Dataset entries
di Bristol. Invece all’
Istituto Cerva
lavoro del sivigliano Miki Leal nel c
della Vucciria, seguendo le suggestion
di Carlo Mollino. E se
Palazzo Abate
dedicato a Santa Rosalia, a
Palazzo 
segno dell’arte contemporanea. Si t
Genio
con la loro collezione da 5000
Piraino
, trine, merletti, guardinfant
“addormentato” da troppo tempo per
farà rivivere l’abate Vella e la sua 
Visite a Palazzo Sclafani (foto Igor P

* * *

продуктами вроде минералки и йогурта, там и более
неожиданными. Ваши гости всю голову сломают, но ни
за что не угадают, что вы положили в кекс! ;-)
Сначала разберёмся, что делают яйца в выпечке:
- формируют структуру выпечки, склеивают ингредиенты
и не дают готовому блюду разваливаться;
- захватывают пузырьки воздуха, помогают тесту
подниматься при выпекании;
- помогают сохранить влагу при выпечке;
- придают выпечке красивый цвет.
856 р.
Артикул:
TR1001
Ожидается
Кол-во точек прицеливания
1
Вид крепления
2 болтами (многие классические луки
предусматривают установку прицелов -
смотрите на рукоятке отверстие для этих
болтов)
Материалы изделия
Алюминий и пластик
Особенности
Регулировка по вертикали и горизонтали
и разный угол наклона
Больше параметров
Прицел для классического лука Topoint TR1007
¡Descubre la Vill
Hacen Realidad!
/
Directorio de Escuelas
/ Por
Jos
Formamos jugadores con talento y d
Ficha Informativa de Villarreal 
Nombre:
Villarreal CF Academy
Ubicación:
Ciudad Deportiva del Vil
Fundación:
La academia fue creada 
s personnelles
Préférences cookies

What you will do>
Going back to the entries above, set down exactly the lines that begin at the one with "di Bristol. Invece all’" and end at the one with "trine, merletti, guardinfant", both included, and nothing else.

Solution below>
di Bristol. Invece all’
Istituto Cerva
lavoro del sivigliano Miki Leal nel c
della Vucciria, seguendo le suggestion
di Carlo Mollino. E se
Palazzo Abate
dedicato a Santa Rosalia, a
Palazzo 
segno dell’arte contemporanea. Si t
Genio
con la loro collezione da 5000
Piraino
, trine, merletti, guardinfant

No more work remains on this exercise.